Guardian Glass and Oil City Iron Works are investing in the future with new infrastructure and rebuilds that will keep those industries productive for years to come.

Guardian will start work on building a new furnace later this year, a project that will allow the plant to increase production and remain viable for at least 15 more years.

Oil City Iron Works is putting in a new road to Business 45 that will allow that company to expand its work and get supplies and products in and out more efficiently. The company has been adding onto its lines for a year now.

Twenty percent of workers in Navarro County, or 3,563 people, are employed in manufacturing, according to figures from the Texas Workforce Commission. Nearly 20 percent of those jobs, or 640, are at Guardian and Oil City.

Guardian fires up

Guardian Industries doesn’t anticipate adding staff, but it is making improvements to extend the life of the glass plant at 3801 U.S. 287 South.

“We’re going to tear out and rebuild our furnace,” explained Howard Seely, comptroller at Guardian Industries in Corsicana. Guardian has requested tax abatements on $19 million of the improvements, but the company anticipates eventually spending $43 million on the entire project.

“Without this rebuild, 209 jobs would be gone,” Seely said.

Guardian, which manufactures flat glass, will be replacing its 13-year-old furnace, tearing out all the brickwork and rebuilding all five stories at the heart of its plant. Glass furnaces normally have a lifespan of 12-15 years.

“We’ll be doing the same thing we do today, but doing it more efficiently and for a much longer span of time,” Seely said.

The construction project will begin Dec. 1. Employees who normally work on the line will be helping with the installation project while the furnace is out of commission.

“Nobody goes home, everybody works longer, harder, more, during that time,” Seely said.

Guardian Glass is used in windows, both commercial and residential, as well as any other flat glass application, from small picture frames to giant museum walls and mirrors.

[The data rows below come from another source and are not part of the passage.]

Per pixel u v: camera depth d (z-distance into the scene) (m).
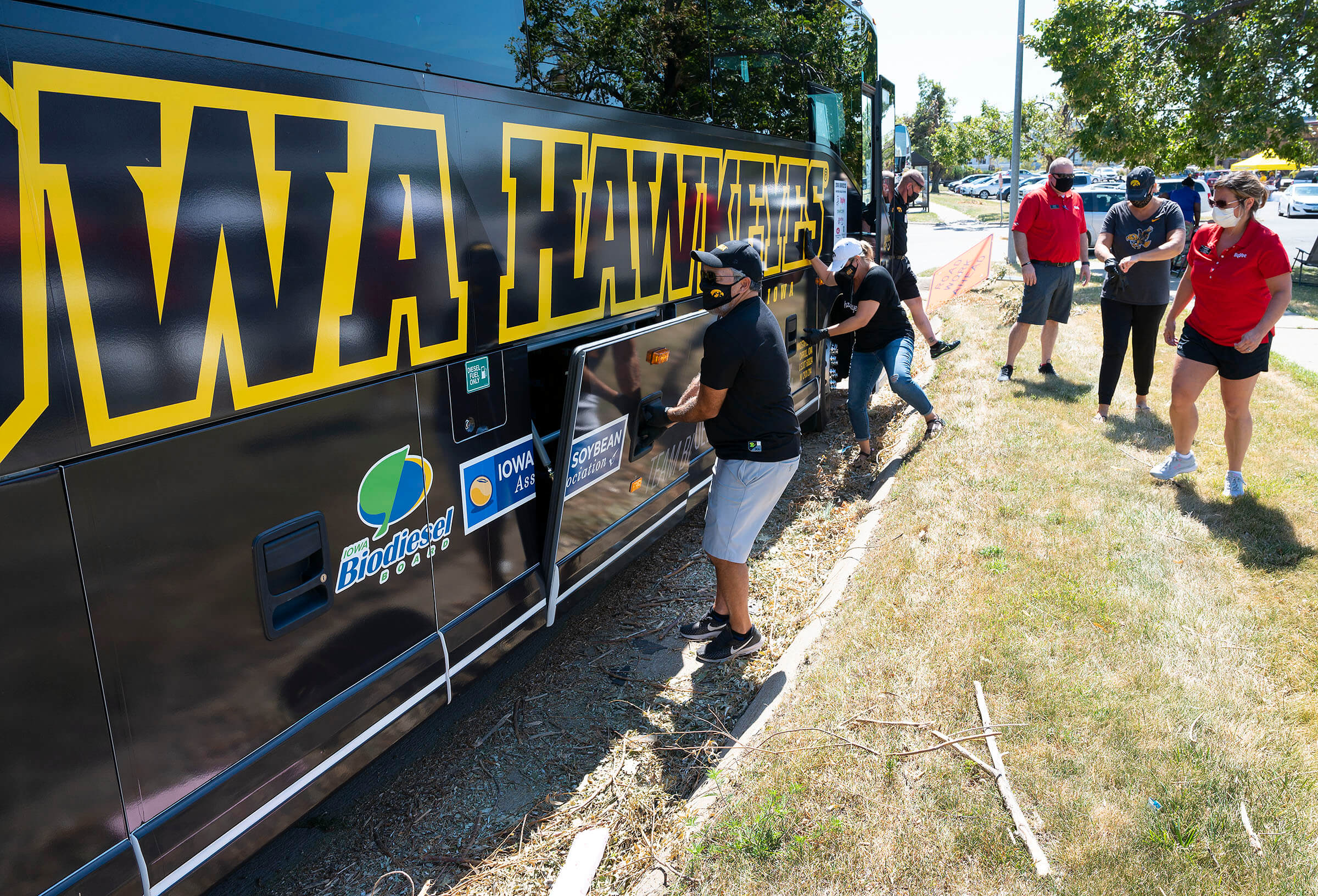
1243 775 2.80
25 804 1.71
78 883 1.81
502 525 3.18
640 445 3.91
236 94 2.03
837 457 6.65
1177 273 16.14
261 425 2.15
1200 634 3.64
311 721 2.37
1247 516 4.71
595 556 3.73
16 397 1.65
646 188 3.92
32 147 1.65
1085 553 4.39
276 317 2.17
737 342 3.42
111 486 1.82
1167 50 17.55
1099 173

For the employees at the plant who have the responsibility of holding back time with repairs, the tear-down can’t come too soon.

“We’re looking forward to a new furnace,” said Roger Bryant, with technical services at Guardian.

Currently, Guardian’s plant runs 24-hours a day, seven days a week and makes some 590 tons of glass a day. After the rebuild, the plant will be capable of 624 tons a day, said Dave Garrett, raw glass manager. To put that into perspective, an 18-wheeler can carry 22 tons of glass.

Guardian opened its Corsicana plant in 1980, and has rebuilt the furnace once before, in 1993. The Corsicana plant employs 380 people. Its economic impact on Navarro County, both in employment and contracts with other companies, is about $130 million a year.

“Guardian’s a major player. It’s one of our leading employers,” said Lee McCleary, director of economic development for Navarro County and the City of Corsicana.

“Guardian has plants all over the world and they’ve chosen to expand here,” McCleary pointed out. “They give a high tech presence to our community.”

Pumping iron at Oil City

Oil City Iron Works in Corsicana has been adding to its line for about a year, and the work will continue once the plant has a clear outlet to major arteries, said Eric Ryan Meyers, with Oil City.

“Over this past year, we’ve seen pretty substantial increases in business, both in manpower and facility capacity,” Meyers said.

The plant, located at 909 S. 12th St., has added 50 to 55 new employees in the past year, and forecasts adding more if the economy stays as strong as it has been, he said.

Oil City Iron Works, which has been in Corsicana for more than 100 years, makes valves and other iron equipment for the logging, construction, mining and oil industries. The company employs 264 people.

In 2005, the company qualified for a $750,000 grant from the state with which to build a new road from its plant on S. 12th St. to Business 45.

“The city’s still finalizing the engineering,” Meyers said. “But it should start soon.”

The grant will pay for the road work, as well as water and sewer lines in the project, according officials with the Texas Capital Fund, which administers the grant program.

“It’s an example of good business and great partnerships at work for rural Texas,” said Susan Combs, commissioner of agriculture for the state of Texas.

Having the new road will improve life at the company, Meyers said.

“When you’ve got a facility that’s been here as long as we have, infrastructure means a lot, Meyers said. “It really helps.”

Oil City Iron Works has been in Corsicana since 1866, and is almost as old as the city, McCleary said.

“They’re a stellar member of the community, and a huge contributor to our community in a lot of ways.”